Figure 2D shows the average criterion (c) indices as a function of the factors Cue validity and Position of the repetition target. Participants have a similar bias and relatively liberal response criterion in the valid cueing conditions for both the speech and the environmental stream. They become more conservative in the invalid cueing condition especially when the target was embedded in the environmental signal.

A two way repeated-measures analysis of variance of the criterion scores confirmed a main effect of the factor Cue validity, with F(2,18) = 18.17, p < 0.001, and of the factor Position of the repetition target, with F(2,18) = 18.09, p = 0.002. There was also a significant interaction between the two factors, with F(2,18) = 4.48, p = 0.03. Planned paired t-tests were conducted to test the direction of the observed effects. In general there was a significantly more liberal decision criterion in the valid than in the invalid cueing condition, with t(9) = −5.70, p < 0.001. The difference in response criterion was also significant between the invalid and neutral condition, with t(9) = 4.0, p = 0.003, but not between the valid and neutral conditions, with t(9) = −0.804, p = 0.44. Interesting, for the speech and environmental signal stream separately, there was a significant liberalization of the response criterion for the environmental signal (i.e. contrasting the valid versus invalid cue condition, with t(9) = −4.86, p = 0.001), and a more conservative answering scheme when comparing the invalid and neutral condition, with t(9) = 3.87, p = 0.004. In any other contrast no significant differences were observed.

▸ **GIVEN INFORMATION**:

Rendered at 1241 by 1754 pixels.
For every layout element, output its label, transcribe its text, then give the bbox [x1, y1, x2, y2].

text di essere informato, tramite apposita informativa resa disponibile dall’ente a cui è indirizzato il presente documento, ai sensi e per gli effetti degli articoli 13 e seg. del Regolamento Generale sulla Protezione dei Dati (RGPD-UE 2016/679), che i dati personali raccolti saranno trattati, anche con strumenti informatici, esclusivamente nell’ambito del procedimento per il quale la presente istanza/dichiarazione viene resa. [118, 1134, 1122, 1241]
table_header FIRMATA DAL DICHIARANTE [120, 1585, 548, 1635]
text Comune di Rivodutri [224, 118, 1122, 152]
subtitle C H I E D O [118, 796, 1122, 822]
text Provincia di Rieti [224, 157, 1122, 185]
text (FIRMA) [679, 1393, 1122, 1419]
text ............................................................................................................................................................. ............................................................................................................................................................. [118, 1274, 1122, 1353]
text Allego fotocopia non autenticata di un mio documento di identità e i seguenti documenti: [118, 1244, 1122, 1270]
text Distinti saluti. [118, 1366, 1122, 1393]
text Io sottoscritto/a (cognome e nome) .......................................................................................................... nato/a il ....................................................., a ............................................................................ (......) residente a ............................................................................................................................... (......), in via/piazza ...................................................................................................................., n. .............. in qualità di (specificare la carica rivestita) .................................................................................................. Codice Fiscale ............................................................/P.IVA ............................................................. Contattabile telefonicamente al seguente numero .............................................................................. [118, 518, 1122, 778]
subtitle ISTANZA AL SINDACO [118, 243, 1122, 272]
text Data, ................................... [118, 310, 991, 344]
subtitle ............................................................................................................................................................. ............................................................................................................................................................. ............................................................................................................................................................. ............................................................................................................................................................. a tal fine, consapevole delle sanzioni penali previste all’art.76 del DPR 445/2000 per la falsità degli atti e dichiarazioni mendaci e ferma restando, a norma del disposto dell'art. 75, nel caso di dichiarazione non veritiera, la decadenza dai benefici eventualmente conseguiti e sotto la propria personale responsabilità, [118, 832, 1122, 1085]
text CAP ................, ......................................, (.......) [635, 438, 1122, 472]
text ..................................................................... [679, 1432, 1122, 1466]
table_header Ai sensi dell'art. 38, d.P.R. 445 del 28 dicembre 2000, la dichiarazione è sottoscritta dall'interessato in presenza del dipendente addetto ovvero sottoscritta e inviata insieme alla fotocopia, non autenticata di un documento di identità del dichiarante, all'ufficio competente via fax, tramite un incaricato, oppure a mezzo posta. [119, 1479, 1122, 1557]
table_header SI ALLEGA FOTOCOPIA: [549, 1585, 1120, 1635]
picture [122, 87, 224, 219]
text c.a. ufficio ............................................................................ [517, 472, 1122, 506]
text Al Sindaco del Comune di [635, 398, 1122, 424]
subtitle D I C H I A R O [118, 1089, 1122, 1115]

* * *

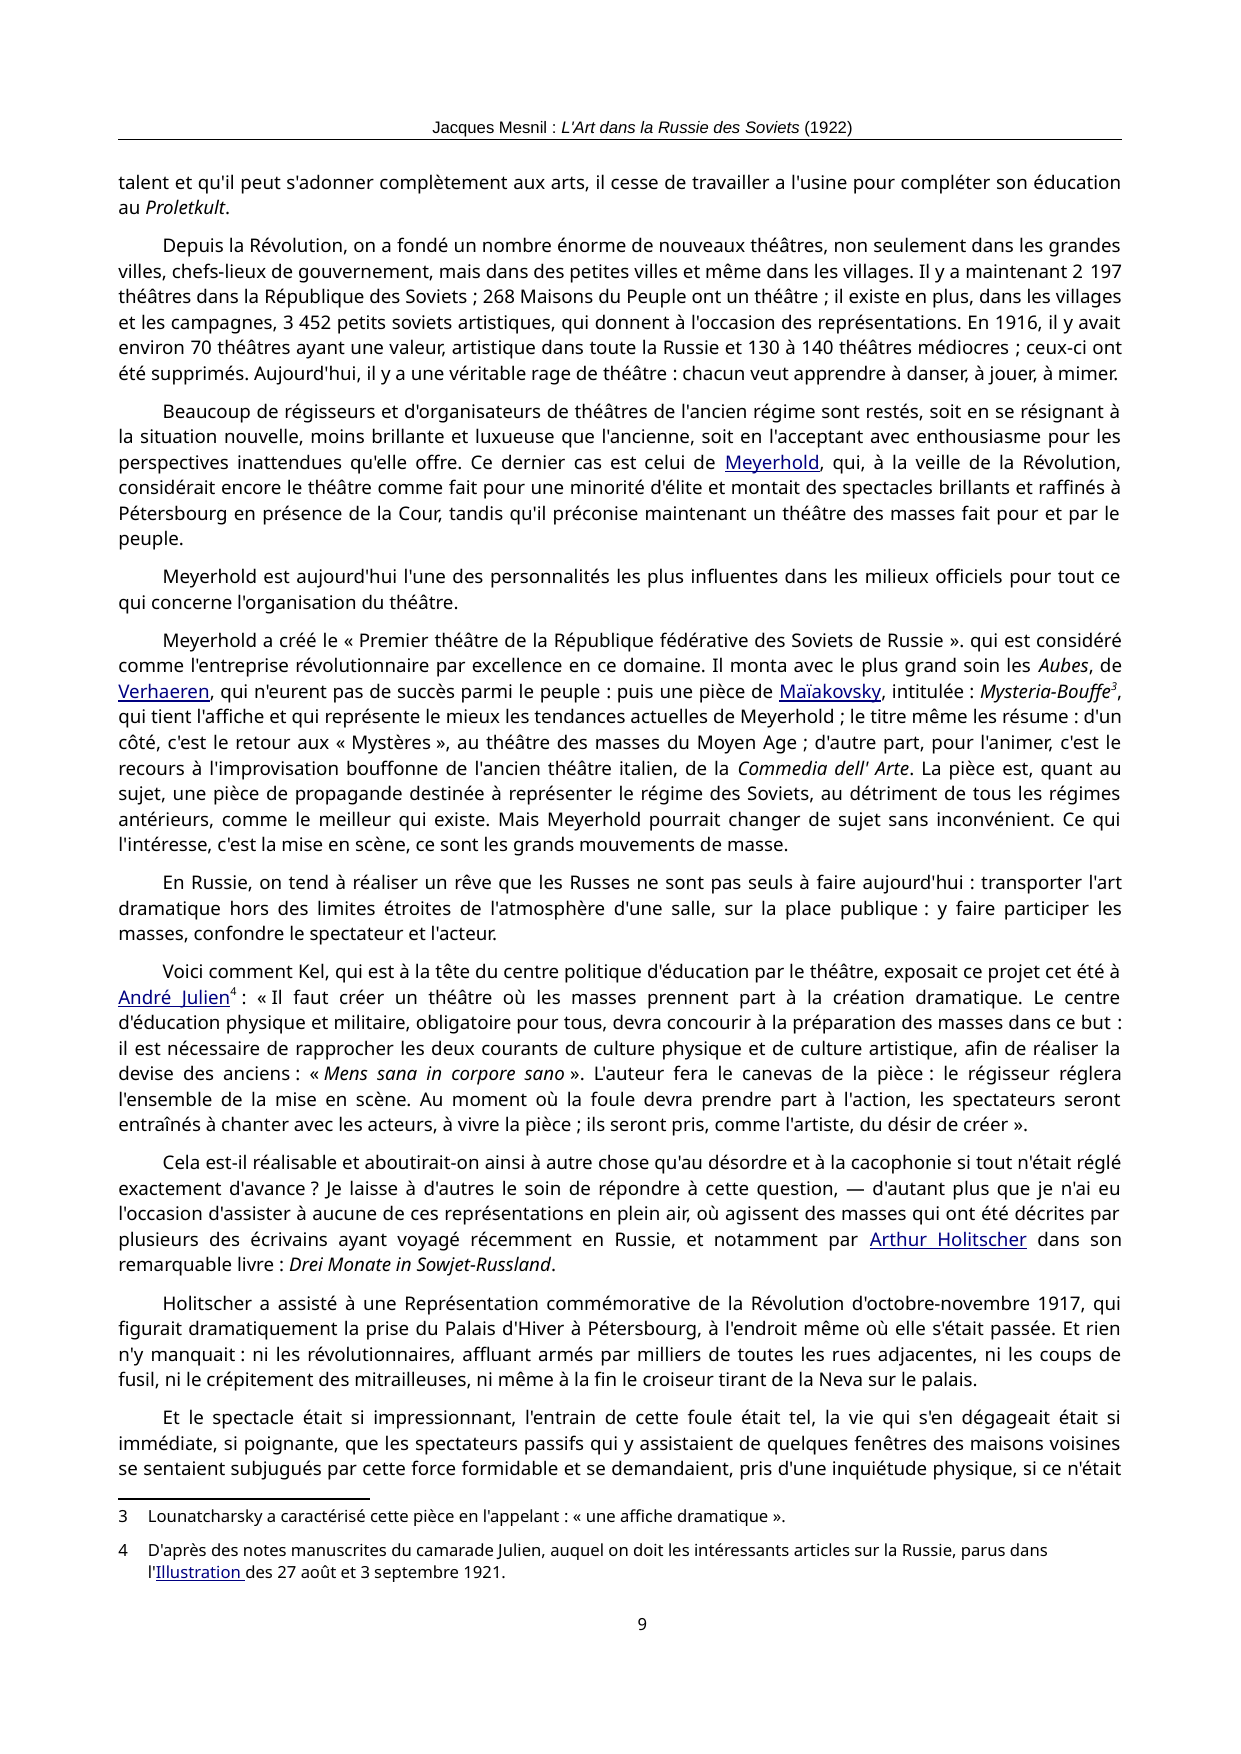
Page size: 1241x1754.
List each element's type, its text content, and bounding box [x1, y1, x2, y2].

▸ **SET TASK 1**:
Rewrite the stretch of the criterion-index excerpt from "Figure 2D shows the" through "the environmental signal.", replacing "Participants" with "Listeners".
▸ **SET TASK 2**:
List every t value reported for the paired t-tests in the criterion-index excerpt.

▸ **FULL ANSWER 1**:
Figure 2D shows the average criterion (c) indices as a function of the factors Cue validity and Position of the repetition target. Listeners have a similar bias and relatively liberal response criterion in the valid cueing conditions for both the speech and the environmental stream. They become more conservative in the invalid cueing condition especially when the target was embedded in the environmental signal.

▸ **FULL ANSWER 2**:
−5.70
4.0
−0.804
−4.86
3.87